## Uit te voeren
1. Welk geloof heeft de vriend van olijfje01 volgens het forumgesprek over de relatie?
2. Ga verder met het forumgesprek over de relatie, na de laatste zin die er staat.

━━ Tekstfragment ━━

Joh, als ik lees wat jij heb mee gemaakt en dat lief meisje is het erg.
Shikhar je moet je school afmaken en dan heb je maar een weg en dat is weg naar een ander land ver van hier.Jullie twee kunnen ook je eigen bestaan opzetten .Of je moet zijn vader om lullen tot hij het wil ,maar dat moet jij niet doen .laten doen door een familie of vriend van hem.
Ik wens je heel veel strekte.

----------


## Alli Chemicali

Vriend van Marokkaanse Meisjes moet je afbijven leer er maar mee leven  :haha:

----------


## olijfje01

Ik vind het heel erg voor jullie allebei. Het erge hiervan is dat je vriendin moet kiezen tussen haar familie en jou. Ikzelf ben geen moslim maar heb een soortgelijke situatie (in het klein) meegemaakt met mijn familie, vooral mijn moeder. Zij mag mijn vriend niet, niks is goed, maar natuurlijk gaat ze me niet dood maken of pijn doen, alleen rot opmerkingen........heb voor mijn vriend gekozen en mijn moeder is nog steeds niet bijgedraaid maar we hebben wel gewoon contact. Dit is niet te vergelijken met jullie situatie want je wordt bedreigt en je vriendin loopt gevaar als ze met je omgaat. Dat is echt moeilijk, want als ze met jou weg zou lopen dan verliest ze haar familie natuurlijk, tenzij die ooit bijdraaien maar dat lijkt me van niet. Hoe reageerde jouw familie op jullie relatie? Tegenwoordig mengt iedereen met elkaar. Mijn vriend is half hindoestaans en ik ben spaans. Al die rassen en religies zouden niks uit moeten maken. Aan de ene kant moeten we elkaar accepteren en is er altijd ophef als er gediscrimineerd wordt en nu ben jij niet goed genoeg. Ik begrijp dat niet. Ja, ja, het heeft met geloof te maken.....maar jij bent toch ook Hindu? Mijn vriend is ook Hindu en ik Christen, we accepteren elkaars geloven en houden superveel van elkaar. Vind het erg voor jullie dat er gedreigt wordt en dat jullie niet openlijk voor elkaar kunnen kiezen. Stom is dat eigelijk......Veel advies kan ik je niet geven, het hangt af van je vriendin en hoe ver ze wilt gaan. Ook al houdt ze van je zal het moeilijk zijn om haar familie op te moeten geven. De keuze ligt bij haar en de makkelijkste uitweg.....elkaar vergeten doet vreselijke pijn, maar als jullie de strijd aangaan worden het spannende tijden en weet niet of jullie dat wilt riskeren......

━━━
━━ Gegevens ━━

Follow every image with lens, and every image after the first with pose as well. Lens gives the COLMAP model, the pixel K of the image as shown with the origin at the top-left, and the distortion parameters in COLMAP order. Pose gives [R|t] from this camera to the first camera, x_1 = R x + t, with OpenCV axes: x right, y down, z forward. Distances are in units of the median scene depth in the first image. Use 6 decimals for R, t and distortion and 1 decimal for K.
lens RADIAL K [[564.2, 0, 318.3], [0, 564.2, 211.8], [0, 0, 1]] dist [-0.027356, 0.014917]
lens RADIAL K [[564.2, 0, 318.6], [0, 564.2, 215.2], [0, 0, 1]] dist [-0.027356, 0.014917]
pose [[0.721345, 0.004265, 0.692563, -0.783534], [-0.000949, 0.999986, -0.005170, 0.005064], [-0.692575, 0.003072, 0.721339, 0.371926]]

━━━
━━ Gegevens ━━

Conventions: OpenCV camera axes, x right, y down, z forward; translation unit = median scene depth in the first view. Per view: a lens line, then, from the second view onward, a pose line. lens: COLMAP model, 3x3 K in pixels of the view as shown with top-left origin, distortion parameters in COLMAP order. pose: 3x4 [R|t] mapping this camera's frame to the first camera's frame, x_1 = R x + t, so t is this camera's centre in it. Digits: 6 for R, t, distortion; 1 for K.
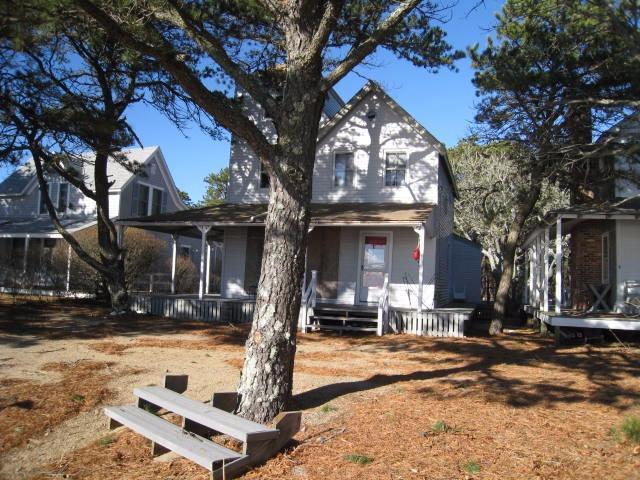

━━━
━━ Gegevens ━━

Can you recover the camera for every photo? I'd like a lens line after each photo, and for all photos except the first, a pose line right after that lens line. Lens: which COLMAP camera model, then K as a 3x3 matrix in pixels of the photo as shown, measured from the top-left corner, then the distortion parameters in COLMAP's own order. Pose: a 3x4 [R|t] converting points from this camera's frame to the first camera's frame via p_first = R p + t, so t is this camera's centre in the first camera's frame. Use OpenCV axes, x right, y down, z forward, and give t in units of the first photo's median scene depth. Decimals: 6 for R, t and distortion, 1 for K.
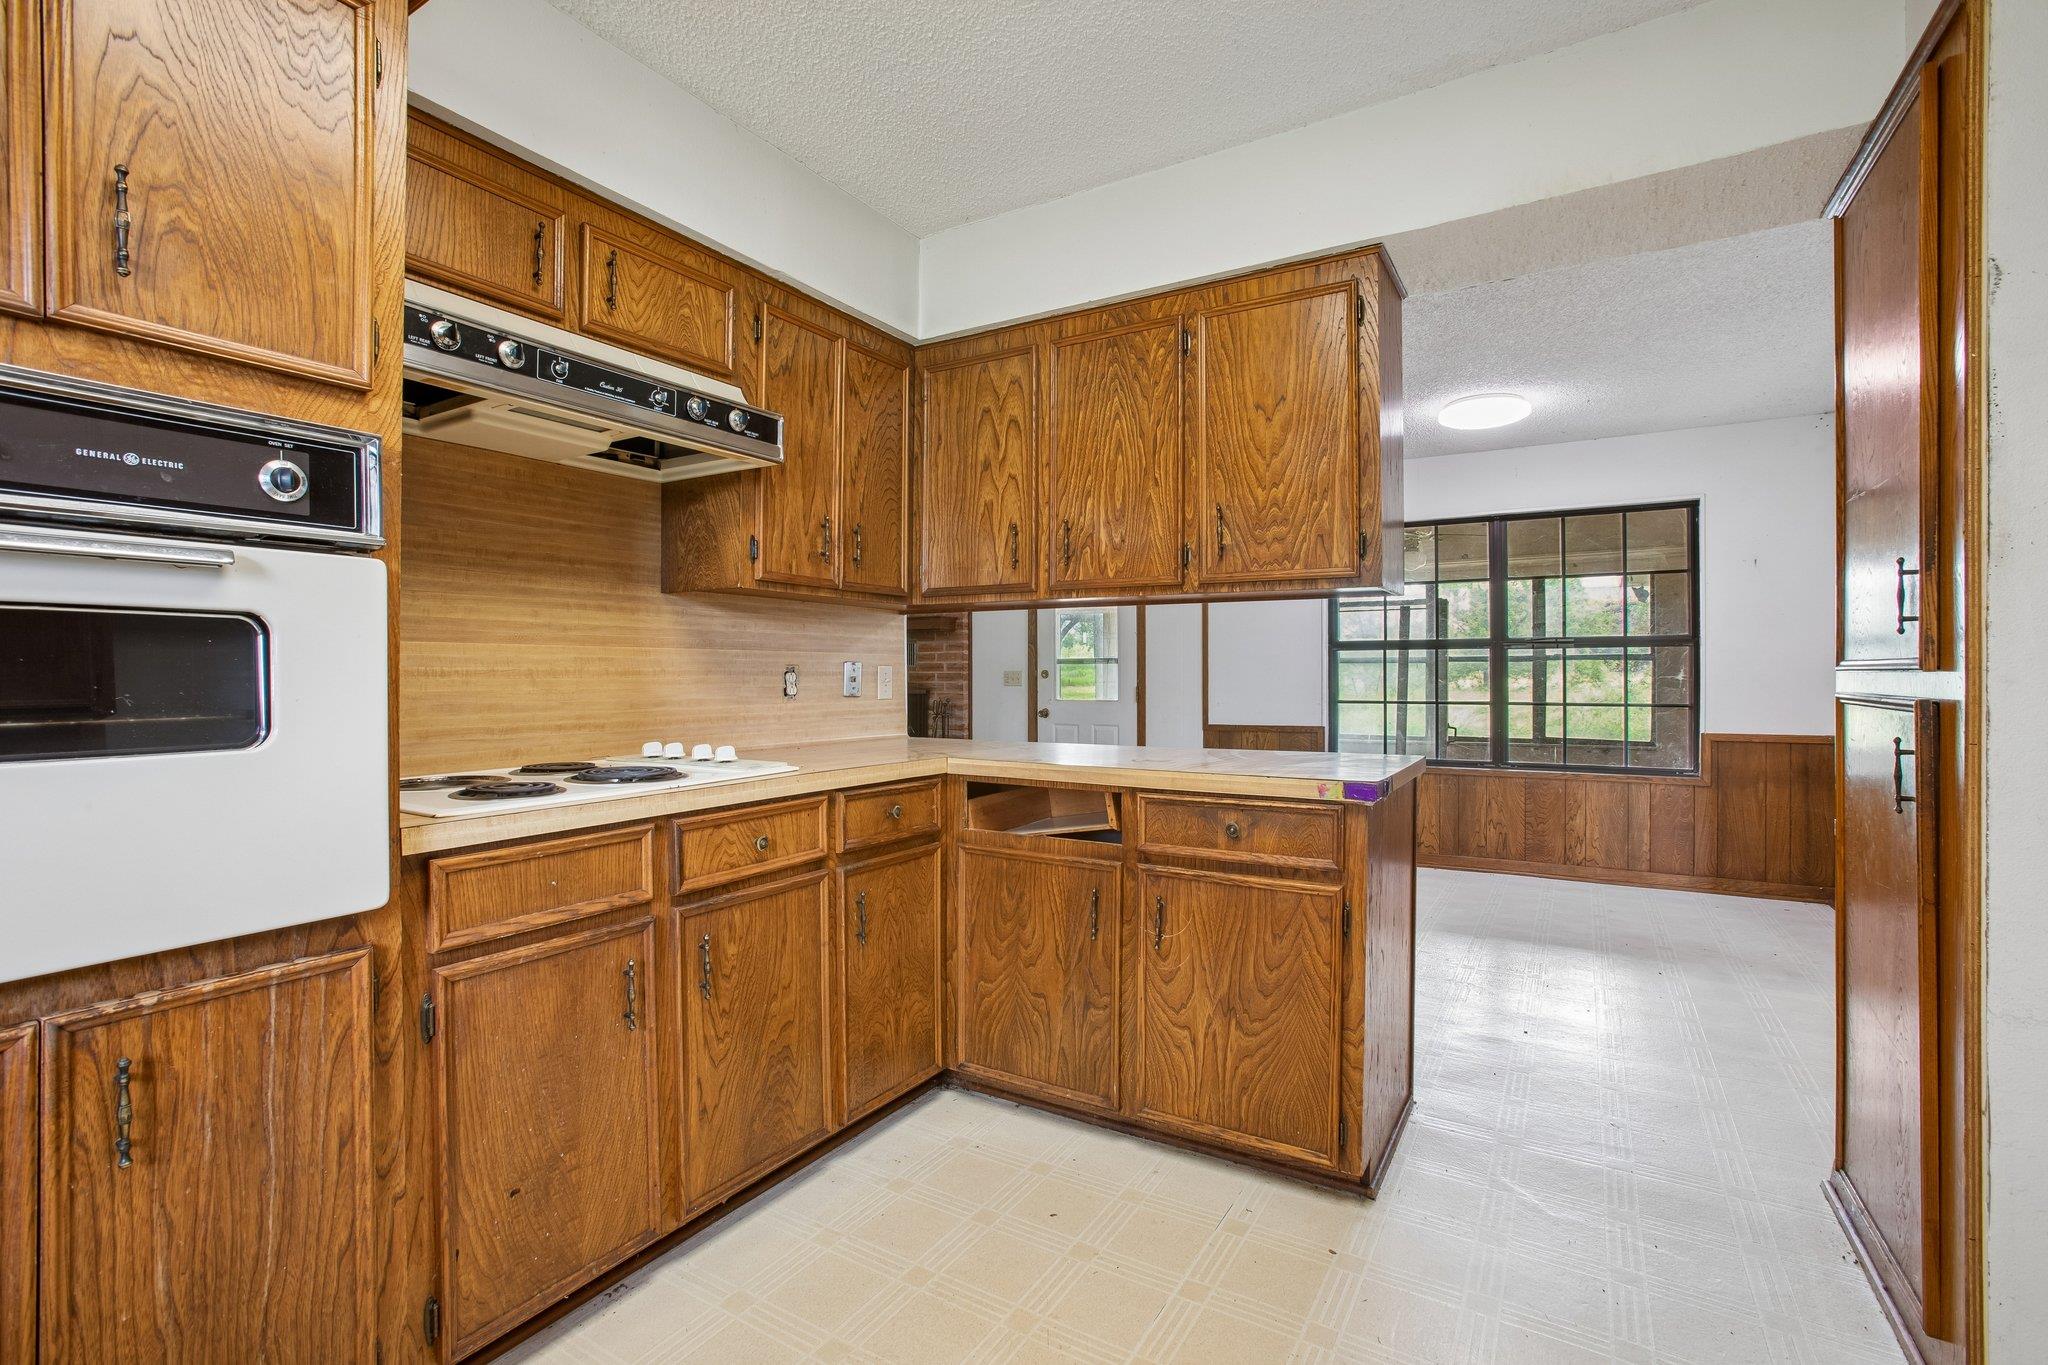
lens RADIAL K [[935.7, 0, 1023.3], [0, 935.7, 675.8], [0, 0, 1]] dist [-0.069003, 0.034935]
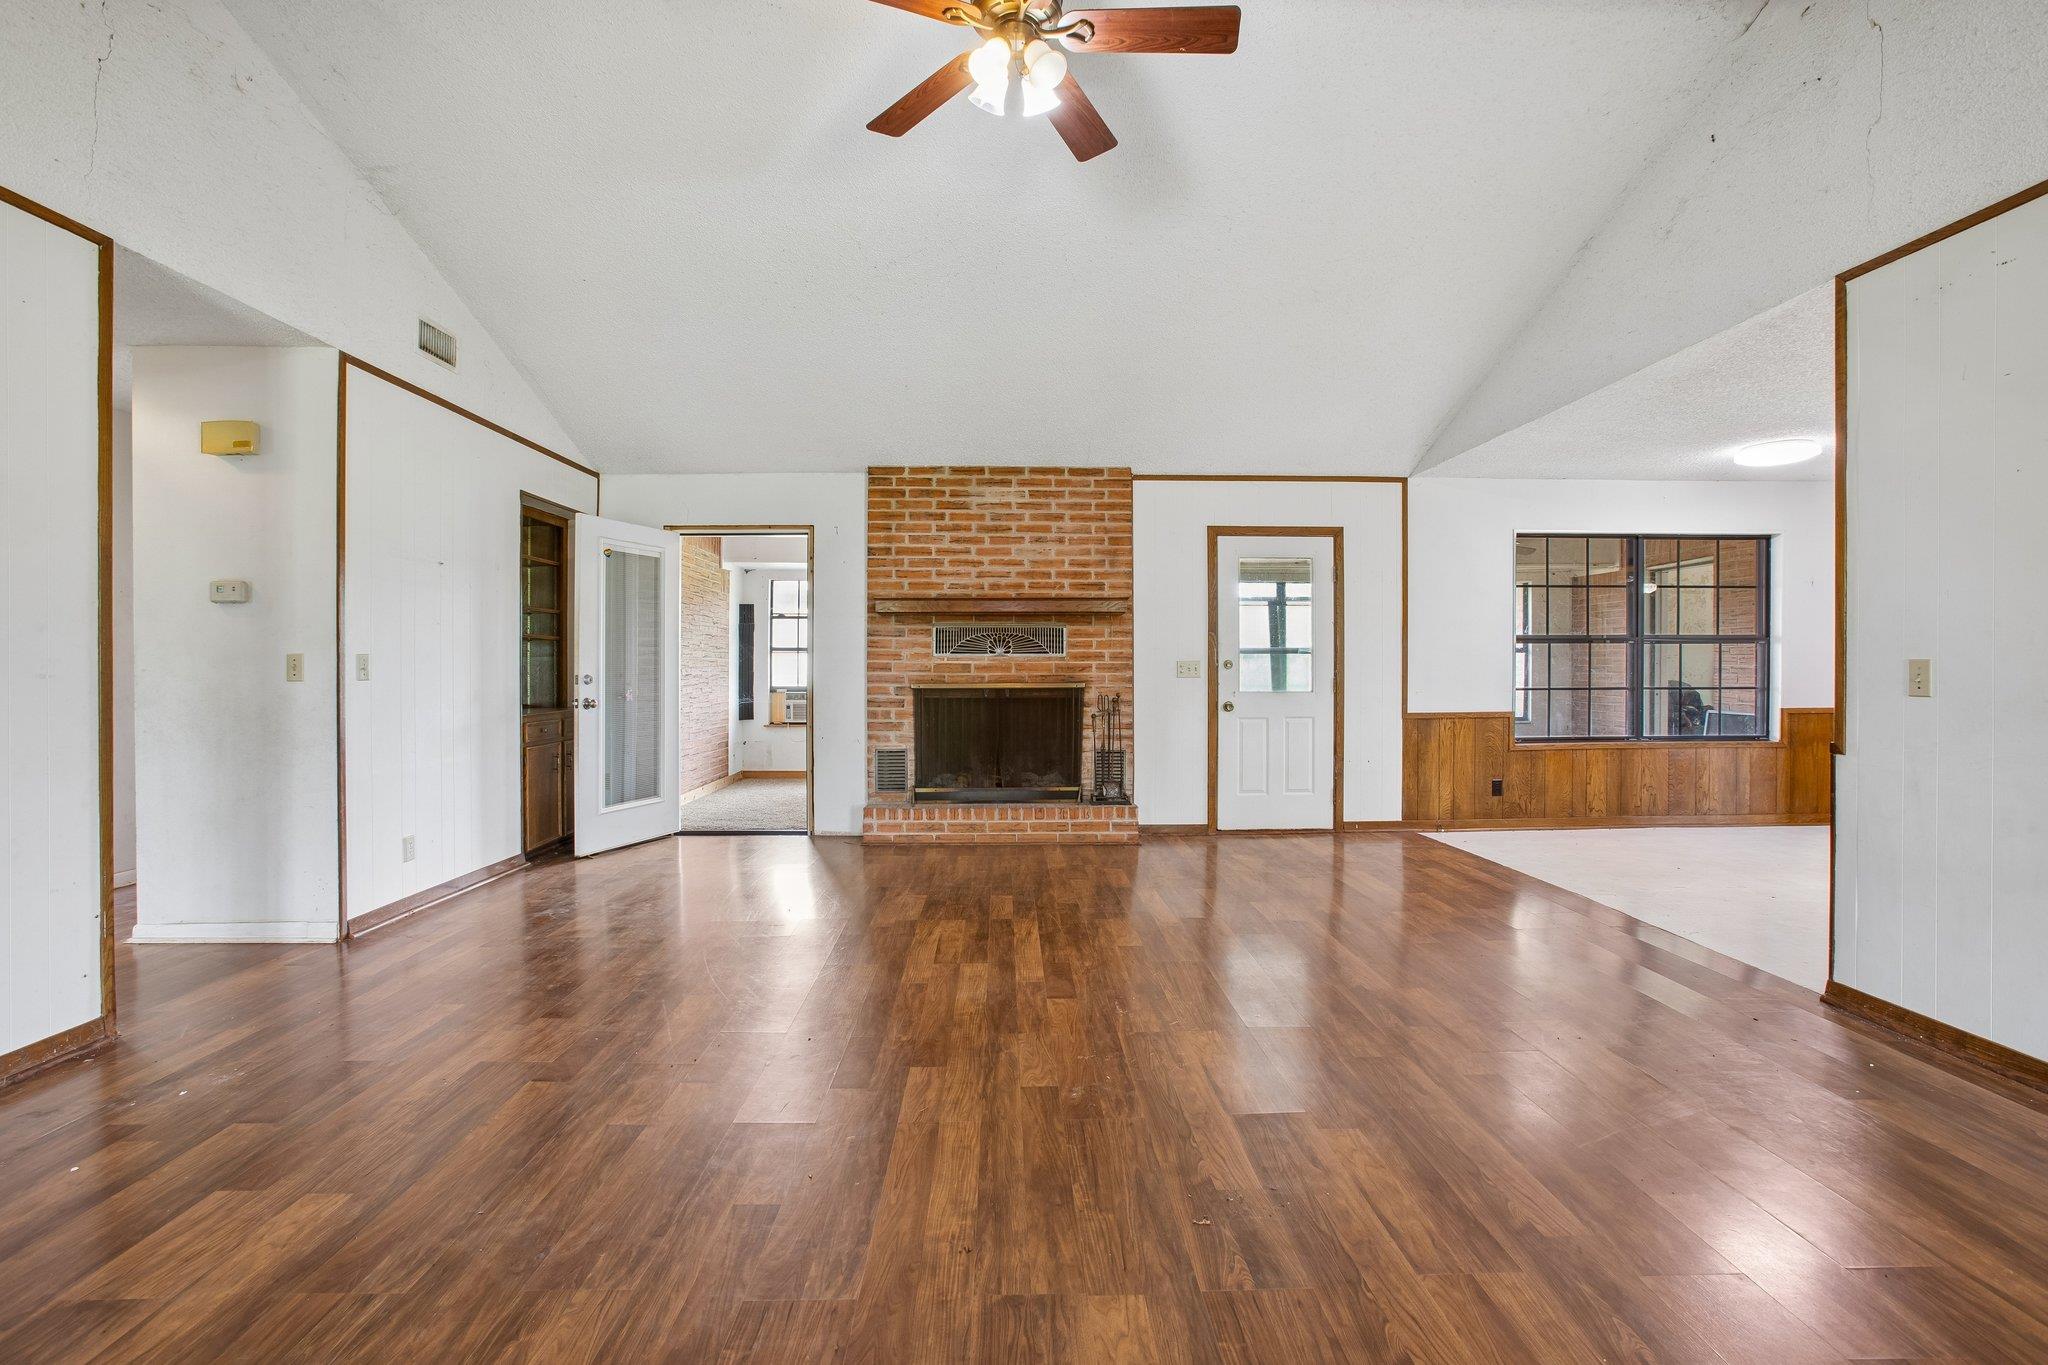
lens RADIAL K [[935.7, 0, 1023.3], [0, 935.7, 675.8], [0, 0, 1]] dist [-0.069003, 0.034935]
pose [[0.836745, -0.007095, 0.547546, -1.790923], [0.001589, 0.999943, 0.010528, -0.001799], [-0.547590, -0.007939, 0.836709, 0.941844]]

━━━

## Antwoorden per opdracht
1. Hij is hindoe.

2.
----------


## Shikhar

> _Geplaatst door I'mNumber1_ 
> *Luister gast wat snap je niet, haar mannelijke familie leden hebben duidelijk laten weten dat je haar met rust moet laten.
> 
> Islamitisch mag ze niet met jou trouwen dus haal het uit je hoofd.
> 
> Ga met je eigen soort verder!
> 
> En als je het toch in je kop haalt om met haar wat te beginnen, hoop ik persoonlijk dat ze je opzoeken en je vermoorden.
> 
> Dit hoop ik echt want jij moet gewoon opknkeren van Islamitische meisjes.*


Wat ik haar kan geven kan jij of 1 van je "broeders" haar niet geven. Er is zelfs 1 ding wat ze mij al heeft gegeven wat nooit meer van me afgepakt kan worden.. 3 x raden wat ik bedoel..  :haha:  Onze relatie draait niet eens om de sex, maar er zijn Marokkaanse meiden die zich tegenwoordig wel bloot geven puur voor het genot. Ga je daar maar liever druk om maken. Vergeleken met die meiden die je "onze meisjes" noemt, mag je blij zijn met iemand zoals ik en haar. Ik gebruik "jullie meisjes" ten minste niet.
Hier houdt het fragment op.